Recycle & Reuse: New beginnings

Amy Hartline

With the new year can come many new opportunities and experiences. For me, I have started off this year with a new job that I couldn’t be more excited about. My name is Amy Hartline and I am the new recycling and education coordinator for the Dalton-Whitfield Solid Waste Management Authority. And yes, I also think that title is a mouthful. In simple terms, it means it is my job to try and help educate about recycling, landfill and environmental topics that are relevant to our community.

You may have known Liz Swafford, the wonderful woman who previously held this position, as the person you met at the landfill during a tour, or teaching you a fun eco-friendly DIY project. I know that I have some big shoes to fill, but I am honored for the opportunity to continue what came before me.

I’ve grown up in Dalton and Whitfield County and have always wanted to find ways to give back and improve this community. There are so many wonderful aspects to Dalton that don't get the attention they deserve. It is a fantastic and safe place to raise a family. It has great educational opportunities, and it has a small-town feel with a diverse population. I want to do everything I can to help it grow.

In my time as a high-schooler, I spent a lot of my time at the Dalton Little Theatre onstage, backstage and applauding from the crowd. I’ve always loved the arts and have taken multiple classes at the Creative Arts Guild. In this position, I use the skills I garnered during that time to give back to the same community that has taught me.

In December 2017, I graduated from Dalton State College (Beep! Beep!) as an early childhood education major. During my time there, I spent more than 1,000 hours in our local schools teaching lessons, getting sneezed on and being greeted by the sweetest children I could have hoped for. I can say with certainty our future looks bright. These experiences have prepared me to create exciting new projects for our tours that incorporate the ability to reuse materials and make learning about our facility hands-on.

I also spent my time as the young adult coordinator for the Dalton-Whitfield County Public Library. You would see me working the desk there most days after school. I didn’t get to read on the job, but I did get to build a TARDIS out of construction boxes and play a giant game of "Clue," so there were some perks.

I am excited to have another opportunity to give back to this community, which is why I am so excited about this position and the “Recycle & Reuse” column continuing.

I am eager to begin this new role. I am busily making the crafts for our fun programs for local schools, learning the ins and outs of our recycling center and landfill for our college tours, and fostering communication about recycling and more eco-friendly living within the community.

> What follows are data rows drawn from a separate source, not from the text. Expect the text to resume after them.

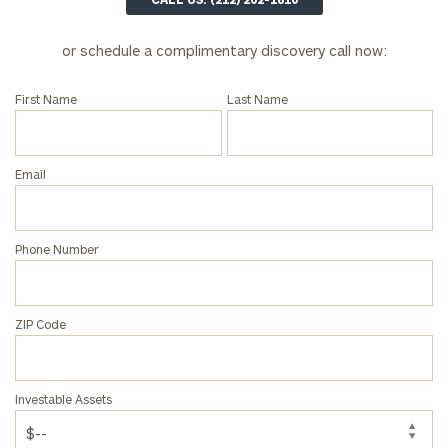
or schedule a complimentary discovery call now:
First Name
Last Name
Email
Phone Number
ZIP Code
Investable Assets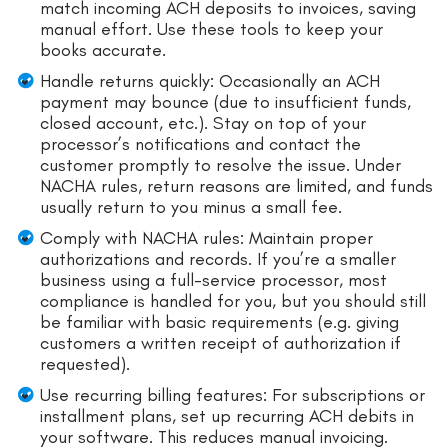
match incoming ACH deposits to invoices, saving
manual effort. Use these tools to keep your
books accurate.
Handle returns quickly: Occasionally an ACH
payment may bounce (due to insufficient funds,
closed account, etc.). Stay on top of your
processor’s notifications and contact the
customer promptly to resolve the issue. Under
NACHA rules, return reasons are limited, and funds
usually return to you minus a small fee.
Comply with NACHA rules: Maintain proper
authorizations and records. If you’re a smaller
business using a full-service processor, most
compliance is handled for you, but you should still
be familiar with basic requirements (e.g. giving
customers a written receipt of authorization if
requested).
Use recurring billing features: For subscriptions or
installment plans, set up recurring ACH debits in
your software. This reduces manual invoicing.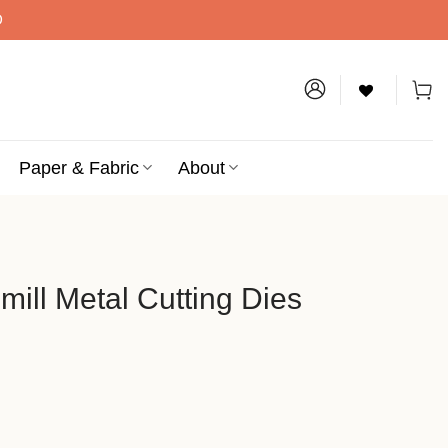
D
Paper & Fabric
About
ill Metal Cutting Dies
tting Dies quantity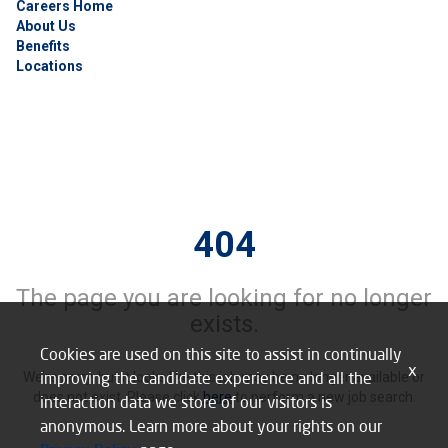
Careers Home
About Us
Benefits
Locations
404
The page you are looking for no longer
exists.
Cookies are used on this site to assist in continually
x
improving the candidate experience and all the
We’re sorry, but it looks like this job may be no longer available or
does not exist. Please click
here
to perform a new job search.
interaction data we store of our visitors is
anonymous. Learn more about your rights on our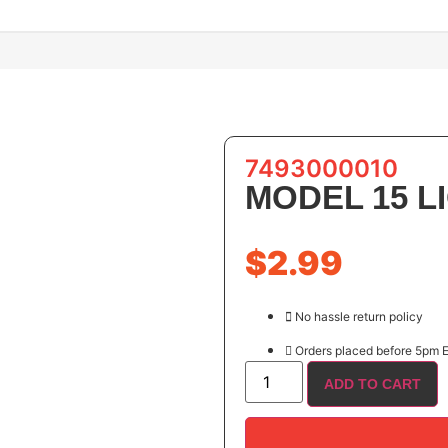
7493000010
MODEL 15 
$
2.99
No hassle return policy
Orders placed before 5pm E
ADD TO CART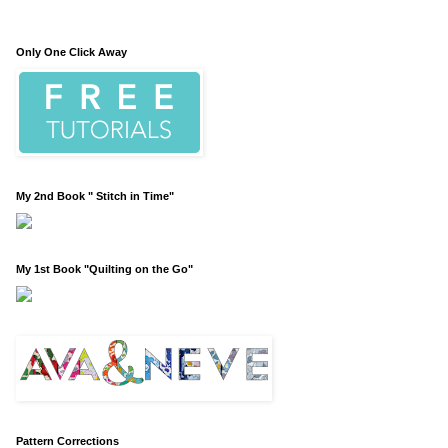
Only One Click Away
My 2nd Book " Stitch in Time"
My 1st Book "Quilting on the Go"
Pattern Corrections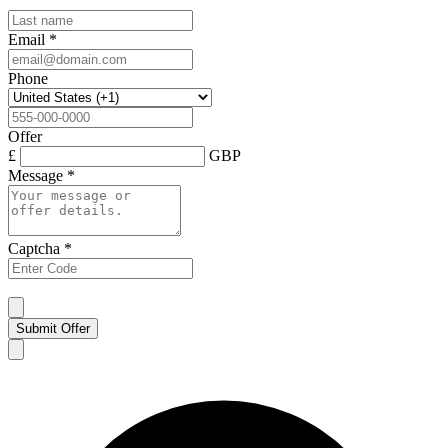
Email
*
Phone
Offer
£
GBP
Message
*
Captcha
*
Submit Offer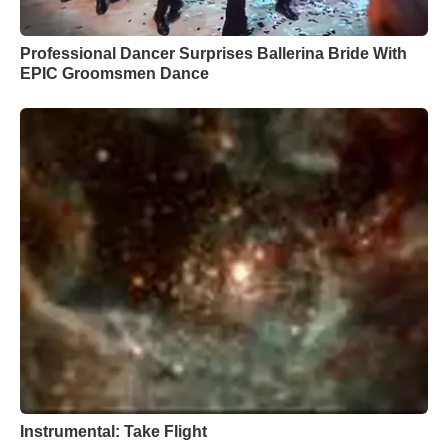
Professional Dancer Surprises Ballerina Bride With
EPIC Groomsmen Dance
Instrumental: Take Flight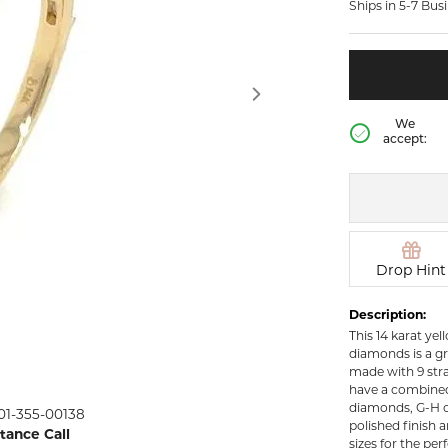
Ships in 5-7 Bus
rown Diamond Necklaces
Lab Grown Diamond
Silver and V
Earrings
Pendants
DIAMOND
rown Diamond Bracelets
Colored Gemstone Hoop
NECKLACES
Earrings
Diamond Ne
Colored Gemstone
We
Earrings
accept:
Lab Grown 
Necklaces
Pearl Earrings
ion Rings
Colored Ge
Gold Hoop Earrings
iamond
Necklaces
Gold Earrings
Pearl Neckla
tone Rings
Silver Hoop Earrings
Drop Hint
Gold Neckla
emstone
Silver and Vermeil
Silver and V
Description:
Earrings
Necklaces
This 14 karat ye
Silver and Vermeil
diamonds is a gr
Earrings With Stones
 Fashion
made with 9 str
have a combined t
diamonds, G-H co
01-355-00138
shion Rings
polished finish a
stance Call
sizes for the perf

About six months ago, I was scrolling through Facebook and came across a standard trendy video. It promised to follow a girl going zero-waste for 30 days. I planned to watch it and scoff at her making things seem worse or harder than they are, but I ended up being quite surprised. I watched her try to do simple tasks such as buy groceries or dry her hands with significant trouble at finding zero-waste options. That’s when I started to notice how much waste surrounds us in daily life. The average American creates about four pounds of trash every day and I worry that I myself may be above average some days when it comes to this statistic. Since that time, I have been taking baby steps to embrace the 3 R’s — reduce, reuse and recycle.

We live in an information age. This can be a great thing, but sometimes it makes trying to understand something new even harder. We have to sift through information and then judge whether it is correct or not. As I continue this column, I will provide you with simple information that leads to a greener life. I eagerly await you joining me on this journey!